I have one question regarding an exercise that I have done:
The exercise is the following:
For the following polynomial from $\mathbb{Q}[X]$, determine a splitting field in $\mathbb{C}$ and the degree of this splitting field over $\mathbb{Q}$: The Polynomial is $X^4-2X^2-2$
We have $X^4-2X^2-2=(X+i\sqrt{\sqrt{3}-1})(X-i\sqrt{\sqrt{3}-1})(X+i\sqrt{\sqrt{3}+1})(X-i\sqrt{\sqrt{3}+1})$ so we have that $\mathbb{Q}(i\sqrt{\sqrt{3}-1},\sqrt{\sqrt{3}+1})=:L$ is a splitting field.
So now comes my question, with the Eisenstein Criterium we can see that the polynomial is irreducible, so in my mind, since $L$ is the splitting field of a fourth degree irreducible polynomial, the degree must be $4$.

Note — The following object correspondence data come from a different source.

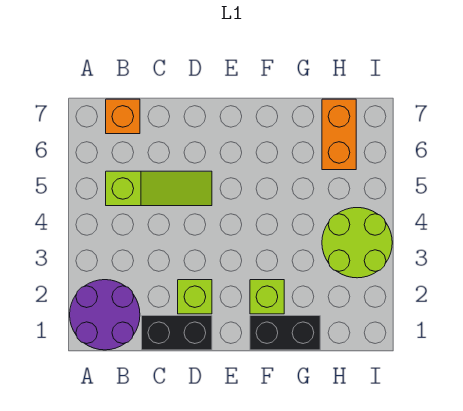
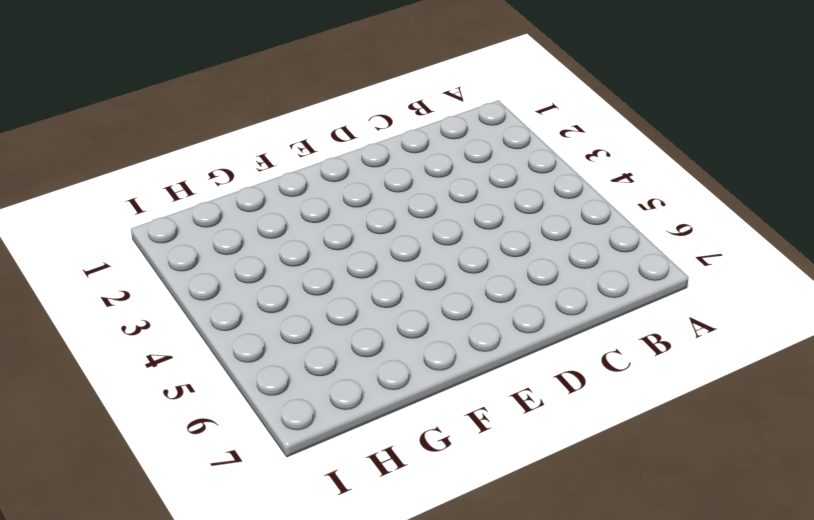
none -> purple round brick A1:B2 level 1
none -> lime slope B5:D5 level 1 top B

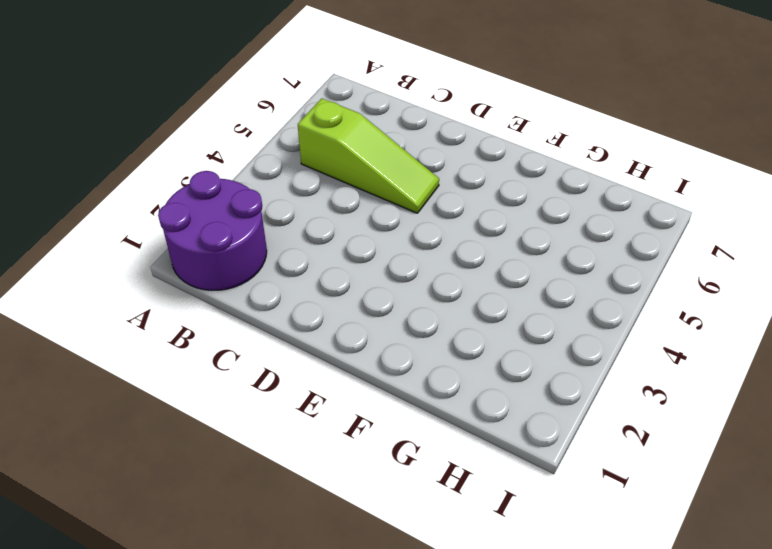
none -> orange brick B7 level 1
none -> black brick C1:D1 level 1

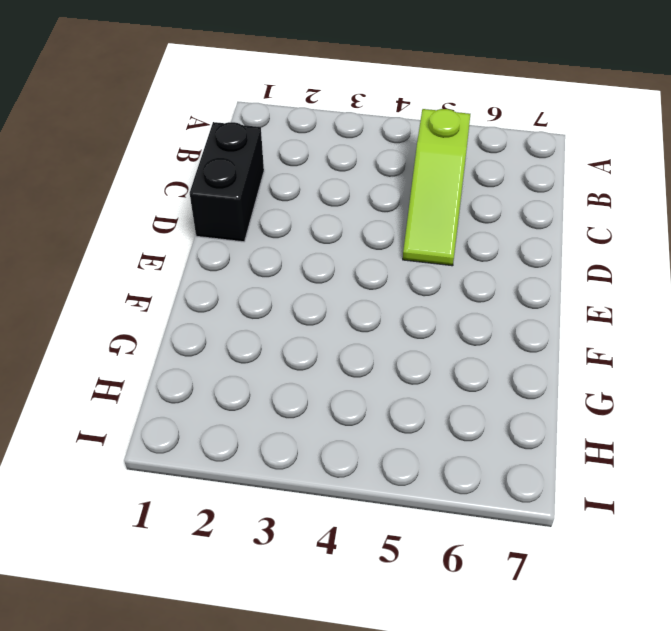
none -> purple round brick A1:B2 level 1
none -> orange brick B7 level 1

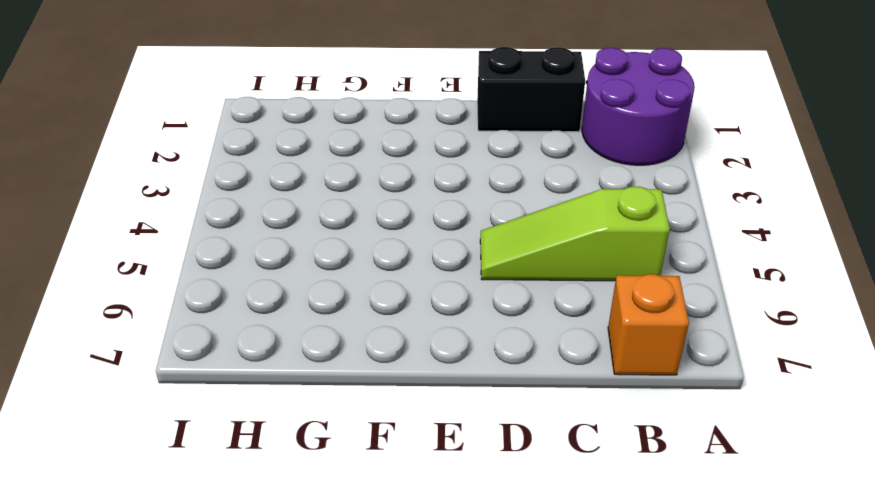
none -> lime brick D2 level 1
none -> black brick F1:G1 level 1

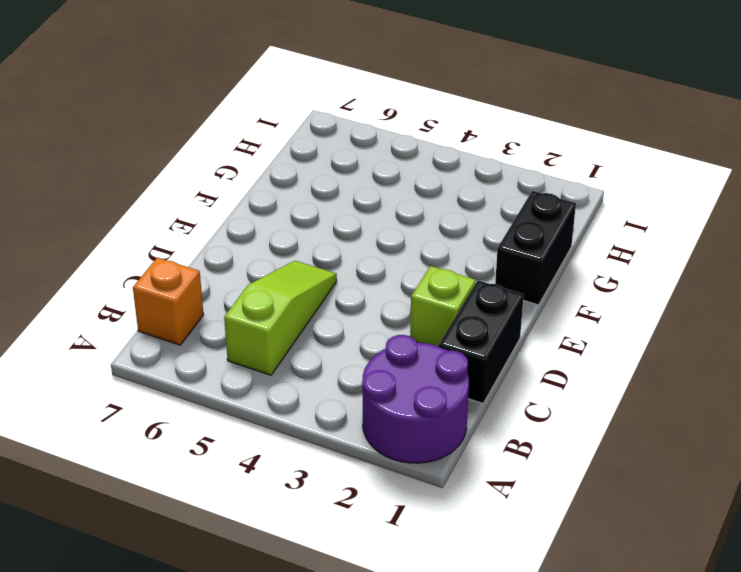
none -> lime brick F2 level 1
none -> lime round brick H3:I4 level 1

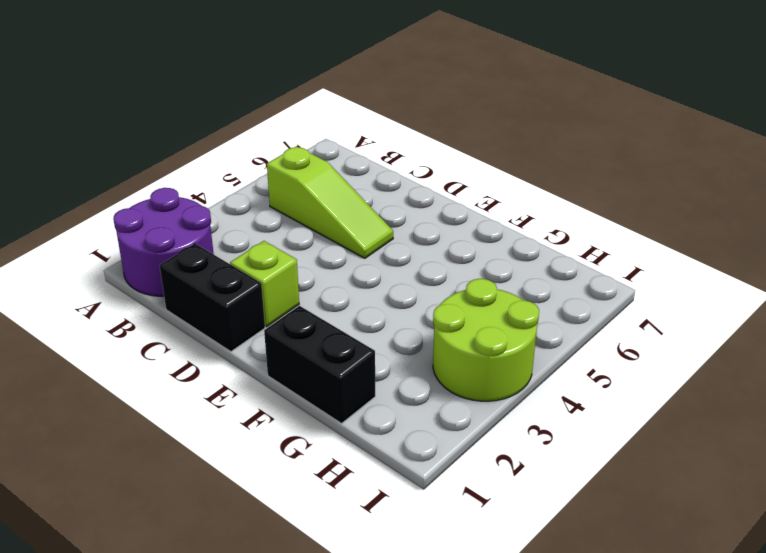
none -> orange brick B7 level 1
none -> lime brick F2 level 1

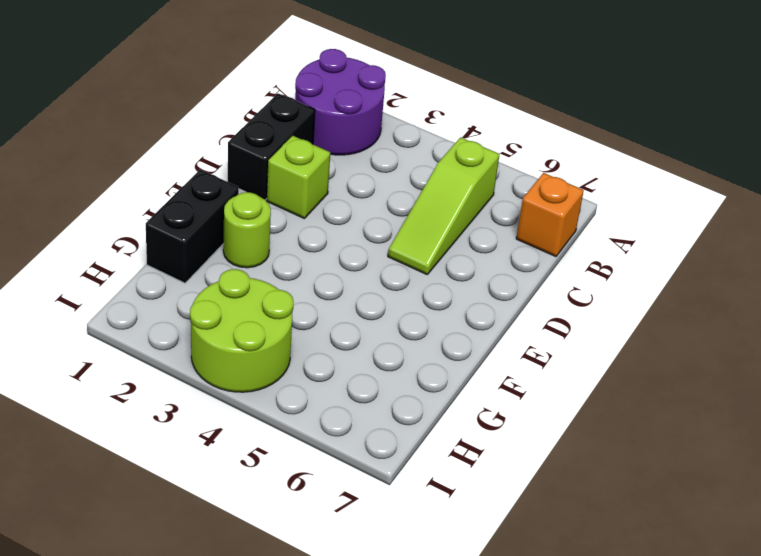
lime round brick F2 level 1 -> lime brick F2 level 1
none -> orange brick H6:H7 level 1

But this is not the case since: $(i\sqrt{\sqrt{3}-1})^2 \in \mathbb{Q}(\sqrt{\sqrt{3}+1})$ and $i\sqrt{\sqrt{3}-1} \notin \mathbb{Q}(\sqrt{\sqrt{3}+1})$ we have $[\mathbb{Q}(i\sqrt{\sqrt{3}-1},\sqrt{\sqrt{3}+1}):\mathbb{Q}(\sqrt{\sqrt{3}+1})]=2$ and therefore $[\mathbb{Q}(i\sqrt{\sqrt{3}-1},\sqrt{\sqrt{3}+1}):\mathbb{Q}]=2 \dot 4=8$
Since the polynomial is of degree $4$, is irreducible, and contains both $i\sqrt{\sqrt{3}-1}$ and $i\sqrt{\sqrt{3}+1}$, couldn't we say that the minimalpolynomial of the extension $L$ should be of degree $4$ or lower? How then does $L$ have degree $8$ over $Q$?